Compared to some of the other competing algorithms, the semisupervised VBEM method exhibited a relatively poor performance in terms of overlap scores with the manual segmentations. On the other hand, the results were submitted for evaluation only once. Therefore no parameter tuning was performed in order to maximize the performance with respect to the selected accuracy measures. The method tries to capture the most parsimonious partitioning of the data based on the observed image intensities, therefore structures that have partially overlapping intensity distributions, such as GM and WM in the spinal cord might be particularly hard to resolve. Additionally, if the training data set is not sufficiently large, volumetric approaches also suffer from having a relatively small amount of training labels available at each anatomical cross section (especially for images with different fields of view), compared to slice based methods. Nevertheless, such a probabilistic modelling framework represents an ideal environment for performing statistical morphometric group studies, which can potentially help to unravel the mechanisms underlying neurological disorders. It should also be noted that, for this purpose, conformity with manual labelling protocols does not constitute a primary concern, as long as there is internal consistency of the results across subjects.

Finally, as no single method has consistently outperformed all other methods for every site and assessment metric, no hard conclusions can be drawn with regards to the true best performing method; the choice of an optimal method would change depending on the target sequence, computational time and choice of performance metrics.

Conclusions

This paper demonstrates the feasibility of six emerging segmentation methods to fully automatically and robustly segment the butterfly shape of the GM in the spinal cord. Thus, next to established voxel-wise segmentation algorithms optimized for the brain, the spinal cord tissue is entering the field of voxel-wise analysis opening new avenues to make statistical inferences of volume and shape across the entire neuroaxis (Freund et al., 2016).

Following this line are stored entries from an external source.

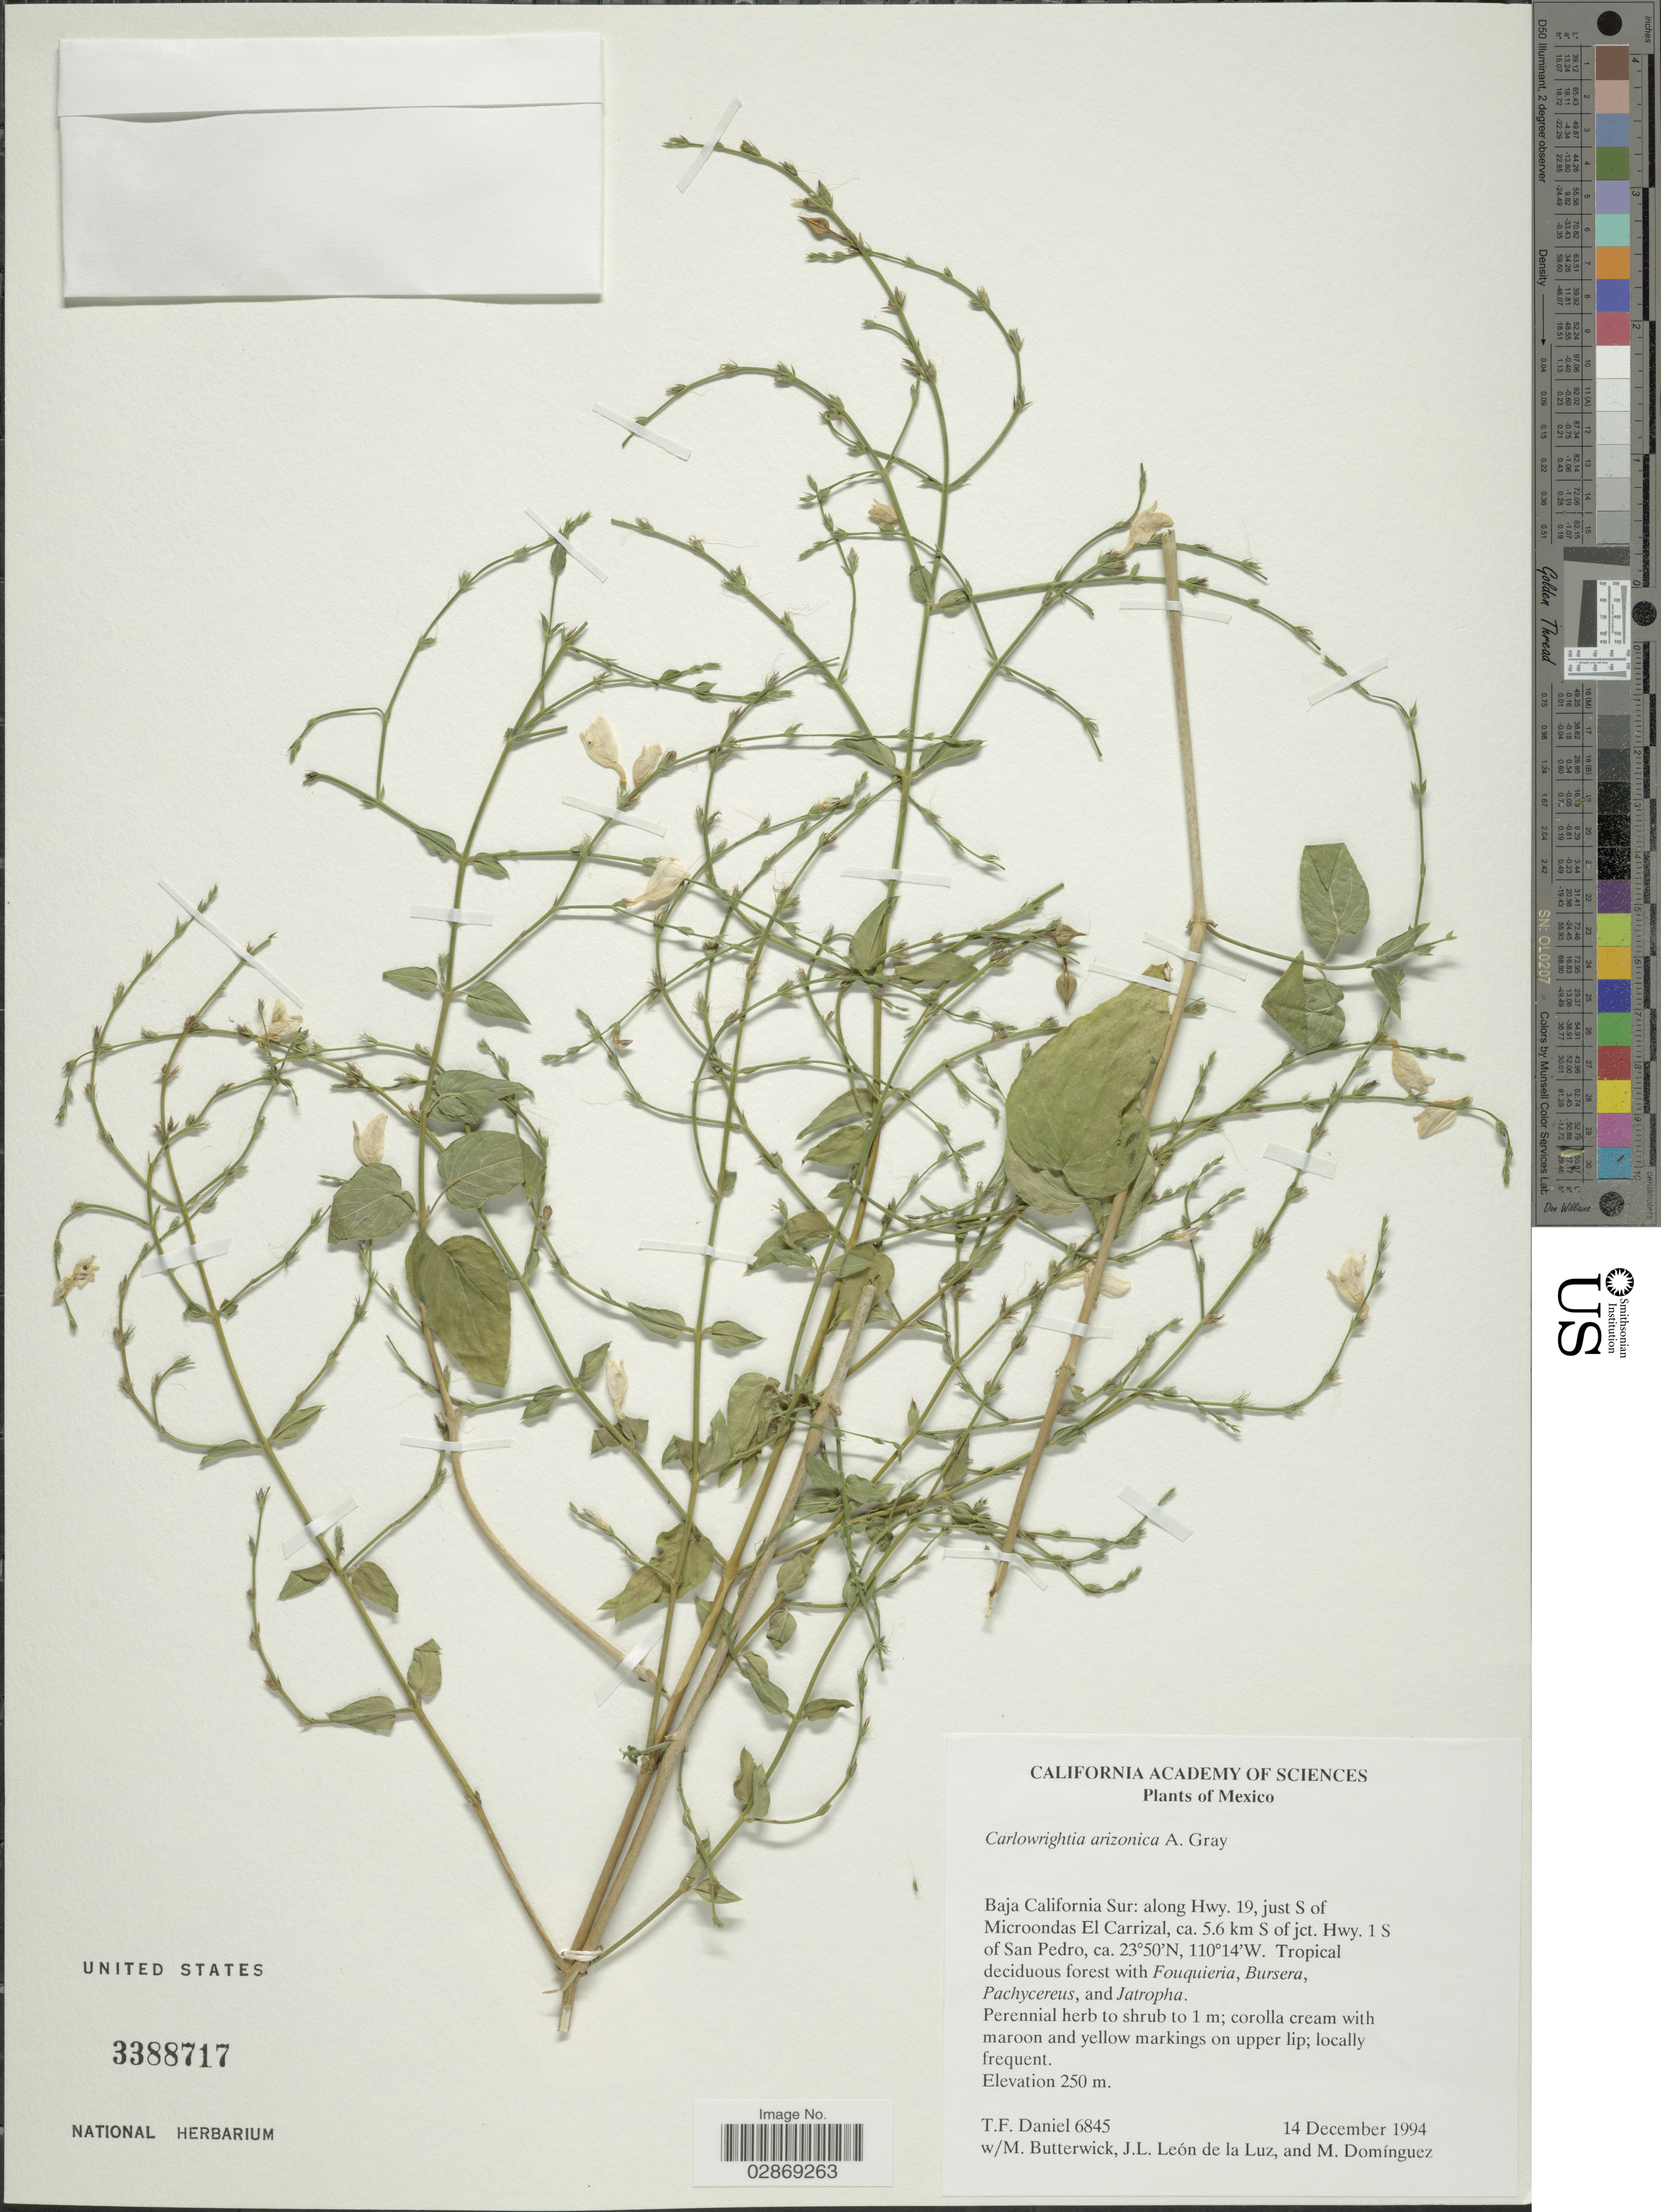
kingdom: Plantae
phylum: Tracheophyta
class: Magnoliopsida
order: Lamiales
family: Acanthaceae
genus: Carlowrightia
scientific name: Carlowrightia arizonica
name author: A. Gray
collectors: T. F. Daniel, M. Butterwick, J. L. León de la Luz & M. Domínguez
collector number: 6845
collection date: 1994-12-14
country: Mexico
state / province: Baja California Sur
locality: Along Hwy. 19, just S of Microondas El Carrizal, ca. 5.6 km S of jct. Hwy. 1 S of San Pedro.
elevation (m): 250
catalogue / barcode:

We have presented the results of the first spinal cord GM segmentation challenge. Six institutions across the world have collaborated in order to compare their cutting edge methods using the same dataset from multiple vendors and sites. The challenge was successful and the presented methods provided highly promising results using different underlying principles. This variety showed that spinal cord GM segmentation remains challenging within a vibrant research field.

Finally, training data and masks, and testing data without masks, will remain publicly available at http://cmictig.cs.ucl.ac.uk/niftyweb for the community to continue to evaluate their methods.

Future spinal cord GM challenges will aim to include other image modalities, more vendors, neurological conditions, other spinal cord levels and attempt to harmonise the manual segmentation software and protocol.